Oleh : Rahmat Taufik Tambusai
Jika pemahaman terhadap istilah-istilah dalam ajaran islam, hanya sampai kepada makna bahasa, maka akan kacau dan keliru dalam memahami syariat islam,
sholat, jika dipahami hanya sampai makna bahasa maka tidak ada lagi orang yang akan mendirikan sholat seperti yang dipahami dan dikerjakan selama ini,
Sholat secara bahasa bermakna الذكر : ingat, jika sampai makna bahasa saja yang dipahami, maka ketika azan dikumandangkan, cukup ingat Allah sejenak saja, tanpa niat, berdiri, rukuk, sujud, duduk dan salam,
Apabila memahaman seperti ini berkembang dan dikembangkan maka syariat islam akan rusak dan hancur,
Sedangkan sholat secara syariat adalah ucapan dan perbuatan yang diawali dengan takbir dan diakhiri dengan salam.
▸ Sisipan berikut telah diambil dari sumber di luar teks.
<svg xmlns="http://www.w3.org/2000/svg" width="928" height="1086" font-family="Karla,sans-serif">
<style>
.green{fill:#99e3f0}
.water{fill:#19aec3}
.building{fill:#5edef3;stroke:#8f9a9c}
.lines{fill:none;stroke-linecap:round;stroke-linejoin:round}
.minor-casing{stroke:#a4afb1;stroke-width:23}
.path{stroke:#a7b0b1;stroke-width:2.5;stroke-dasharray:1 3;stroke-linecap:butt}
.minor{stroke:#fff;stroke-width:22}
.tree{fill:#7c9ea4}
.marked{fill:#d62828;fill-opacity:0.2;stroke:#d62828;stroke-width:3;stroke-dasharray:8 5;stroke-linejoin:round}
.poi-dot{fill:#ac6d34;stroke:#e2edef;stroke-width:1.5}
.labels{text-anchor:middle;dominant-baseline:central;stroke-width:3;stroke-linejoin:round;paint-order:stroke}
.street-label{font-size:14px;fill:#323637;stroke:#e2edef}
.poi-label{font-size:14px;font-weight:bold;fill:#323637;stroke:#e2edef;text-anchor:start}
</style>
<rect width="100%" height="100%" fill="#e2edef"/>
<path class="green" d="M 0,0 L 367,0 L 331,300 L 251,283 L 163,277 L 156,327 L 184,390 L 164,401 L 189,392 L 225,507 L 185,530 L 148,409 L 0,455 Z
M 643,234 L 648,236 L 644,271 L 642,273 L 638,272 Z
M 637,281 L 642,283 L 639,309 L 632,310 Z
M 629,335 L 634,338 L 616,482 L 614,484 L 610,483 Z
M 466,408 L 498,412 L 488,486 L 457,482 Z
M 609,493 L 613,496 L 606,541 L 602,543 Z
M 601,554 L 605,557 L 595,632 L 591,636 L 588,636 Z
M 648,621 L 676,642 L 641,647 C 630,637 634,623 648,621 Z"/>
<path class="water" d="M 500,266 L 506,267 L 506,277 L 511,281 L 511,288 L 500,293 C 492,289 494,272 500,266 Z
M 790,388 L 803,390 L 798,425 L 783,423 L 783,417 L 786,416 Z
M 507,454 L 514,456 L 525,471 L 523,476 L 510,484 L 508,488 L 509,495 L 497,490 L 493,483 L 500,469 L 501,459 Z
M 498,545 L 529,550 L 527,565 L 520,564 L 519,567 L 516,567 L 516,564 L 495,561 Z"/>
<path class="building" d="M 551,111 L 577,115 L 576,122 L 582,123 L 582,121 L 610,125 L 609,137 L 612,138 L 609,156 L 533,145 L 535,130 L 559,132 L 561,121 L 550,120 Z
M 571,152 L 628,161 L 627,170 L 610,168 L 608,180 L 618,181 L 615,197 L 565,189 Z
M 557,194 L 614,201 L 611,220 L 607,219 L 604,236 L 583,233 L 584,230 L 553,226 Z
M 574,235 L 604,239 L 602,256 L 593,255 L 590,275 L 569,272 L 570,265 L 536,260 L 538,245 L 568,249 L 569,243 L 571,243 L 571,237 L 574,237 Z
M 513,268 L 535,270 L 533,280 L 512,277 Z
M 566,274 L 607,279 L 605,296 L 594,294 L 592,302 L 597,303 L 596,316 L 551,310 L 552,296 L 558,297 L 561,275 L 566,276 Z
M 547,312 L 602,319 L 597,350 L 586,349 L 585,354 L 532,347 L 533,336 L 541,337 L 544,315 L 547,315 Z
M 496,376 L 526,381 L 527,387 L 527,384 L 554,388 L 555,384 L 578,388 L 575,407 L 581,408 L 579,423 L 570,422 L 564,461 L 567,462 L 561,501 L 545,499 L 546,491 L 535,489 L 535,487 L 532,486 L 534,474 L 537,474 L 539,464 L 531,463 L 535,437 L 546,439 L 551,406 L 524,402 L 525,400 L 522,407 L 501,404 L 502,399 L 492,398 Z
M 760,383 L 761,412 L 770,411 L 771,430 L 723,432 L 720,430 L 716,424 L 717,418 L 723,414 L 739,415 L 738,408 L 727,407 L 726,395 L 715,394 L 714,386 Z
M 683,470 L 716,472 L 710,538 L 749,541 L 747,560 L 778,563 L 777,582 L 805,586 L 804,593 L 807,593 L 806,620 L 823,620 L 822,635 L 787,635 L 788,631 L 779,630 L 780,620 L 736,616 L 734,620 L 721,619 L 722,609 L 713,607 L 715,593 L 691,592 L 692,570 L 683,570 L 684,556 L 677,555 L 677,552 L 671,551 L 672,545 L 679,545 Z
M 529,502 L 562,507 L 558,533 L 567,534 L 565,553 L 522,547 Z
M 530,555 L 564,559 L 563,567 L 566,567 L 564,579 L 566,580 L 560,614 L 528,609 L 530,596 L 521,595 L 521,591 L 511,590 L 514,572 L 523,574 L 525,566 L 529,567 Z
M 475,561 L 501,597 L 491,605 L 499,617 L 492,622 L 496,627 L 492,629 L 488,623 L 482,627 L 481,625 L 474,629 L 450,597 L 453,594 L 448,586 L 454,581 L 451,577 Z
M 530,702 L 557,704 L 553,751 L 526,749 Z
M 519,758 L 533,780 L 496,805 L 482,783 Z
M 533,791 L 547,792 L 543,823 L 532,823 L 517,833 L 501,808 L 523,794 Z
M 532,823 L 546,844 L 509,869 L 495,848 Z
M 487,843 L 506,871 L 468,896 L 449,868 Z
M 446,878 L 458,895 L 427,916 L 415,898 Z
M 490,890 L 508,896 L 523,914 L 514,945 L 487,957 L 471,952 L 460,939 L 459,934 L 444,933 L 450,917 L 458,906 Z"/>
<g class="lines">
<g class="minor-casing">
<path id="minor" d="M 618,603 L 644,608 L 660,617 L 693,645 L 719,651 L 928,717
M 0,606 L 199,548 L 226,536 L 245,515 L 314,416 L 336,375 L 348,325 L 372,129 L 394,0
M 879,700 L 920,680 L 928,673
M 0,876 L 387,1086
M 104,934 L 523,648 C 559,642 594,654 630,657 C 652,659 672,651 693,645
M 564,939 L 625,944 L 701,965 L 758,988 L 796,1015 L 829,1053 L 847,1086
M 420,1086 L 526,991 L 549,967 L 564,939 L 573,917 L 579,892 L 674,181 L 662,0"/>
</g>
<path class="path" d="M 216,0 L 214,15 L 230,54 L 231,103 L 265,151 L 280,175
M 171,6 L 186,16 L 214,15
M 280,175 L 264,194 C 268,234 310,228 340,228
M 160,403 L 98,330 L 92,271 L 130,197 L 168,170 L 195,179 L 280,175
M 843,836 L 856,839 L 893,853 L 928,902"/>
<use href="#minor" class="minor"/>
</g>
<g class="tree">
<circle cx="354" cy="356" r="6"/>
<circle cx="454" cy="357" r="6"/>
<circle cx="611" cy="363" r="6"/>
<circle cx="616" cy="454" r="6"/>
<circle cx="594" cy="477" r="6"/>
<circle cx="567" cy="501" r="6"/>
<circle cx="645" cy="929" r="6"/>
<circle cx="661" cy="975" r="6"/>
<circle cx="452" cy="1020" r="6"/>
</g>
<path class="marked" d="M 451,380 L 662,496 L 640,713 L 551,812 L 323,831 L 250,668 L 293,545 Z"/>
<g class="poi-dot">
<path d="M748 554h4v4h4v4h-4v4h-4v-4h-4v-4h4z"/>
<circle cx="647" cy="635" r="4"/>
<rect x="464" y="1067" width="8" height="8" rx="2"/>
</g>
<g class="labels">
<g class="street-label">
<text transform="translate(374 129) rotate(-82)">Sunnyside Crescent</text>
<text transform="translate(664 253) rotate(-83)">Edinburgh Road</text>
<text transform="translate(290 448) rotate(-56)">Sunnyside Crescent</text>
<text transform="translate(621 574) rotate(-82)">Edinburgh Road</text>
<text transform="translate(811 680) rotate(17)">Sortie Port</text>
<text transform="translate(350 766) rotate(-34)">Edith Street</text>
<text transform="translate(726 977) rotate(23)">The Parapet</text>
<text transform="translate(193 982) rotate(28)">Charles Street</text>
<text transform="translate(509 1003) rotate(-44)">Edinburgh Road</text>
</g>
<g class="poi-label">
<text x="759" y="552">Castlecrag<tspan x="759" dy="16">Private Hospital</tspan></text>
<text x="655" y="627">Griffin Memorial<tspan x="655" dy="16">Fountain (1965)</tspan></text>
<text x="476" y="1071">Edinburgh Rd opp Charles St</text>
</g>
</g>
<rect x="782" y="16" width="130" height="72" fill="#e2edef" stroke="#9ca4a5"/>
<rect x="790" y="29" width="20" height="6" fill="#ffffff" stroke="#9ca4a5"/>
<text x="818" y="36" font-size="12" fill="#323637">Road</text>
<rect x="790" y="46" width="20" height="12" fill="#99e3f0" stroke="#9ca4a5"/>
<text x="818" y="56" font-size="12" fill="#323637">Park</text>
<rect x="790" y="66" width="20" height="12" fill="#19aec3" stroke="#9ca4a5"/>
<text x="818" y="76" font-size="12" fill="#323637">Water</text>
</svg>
Dan harus terpenuhi rukun dan syarat sahnya sholat.
Puasa, jika dipahami hanya sampai makna bahasa, maka tidak akan ada orang yang melaksanakan puasa seperti yang dipahami dan dikerjakan selama ini,
Puasa secara bahasa maknanya امساك : menahan, jika hanya sampai makna bahasa saja dipahami, maka tidak jelas, dari kapan dan sampai kapan menahannya, dari hal apa menahannya dan apa saja yang membuat menahan itu sah atau batalnya,
Jika tidak sampai kepada pemahaman dari segi syariat, bukan sekedar makna bahasa, maka dapat menyebabkan rancu dalam memahami syariat islam,
Akan muncul dan berkembang pemahaman menyimpang dan aliran-aliran sempalan ; mengatasnamakan islam tetapi pemahamannya jauh dari syariat islam yang dipahami mayoritas ulama.
Begitu juga dalam hal memahami bid'ah, jika dipahami hanya sampai makna bahasa, maka akan menyebabkan rancu dalam memahami hakikat bid'ah,
Bid'ah secara bahasa maknanya adalah sesuatu yang baru yang belum ada contoh sebelumnya,
Jika makna bahasa saja yang dipakai dalam memahami hakikat bid'ah, maka seluruh yang belum ada contohnya dari nabi maka semuanya dikategorikan bid'ah, baik urusan dunia maupun urusan agama, sebagai contoh seluruh peralatan modren ; mobil, pesawat, pistol, mikropon, percetakan al quran dll semuanya termasuk bid'ah.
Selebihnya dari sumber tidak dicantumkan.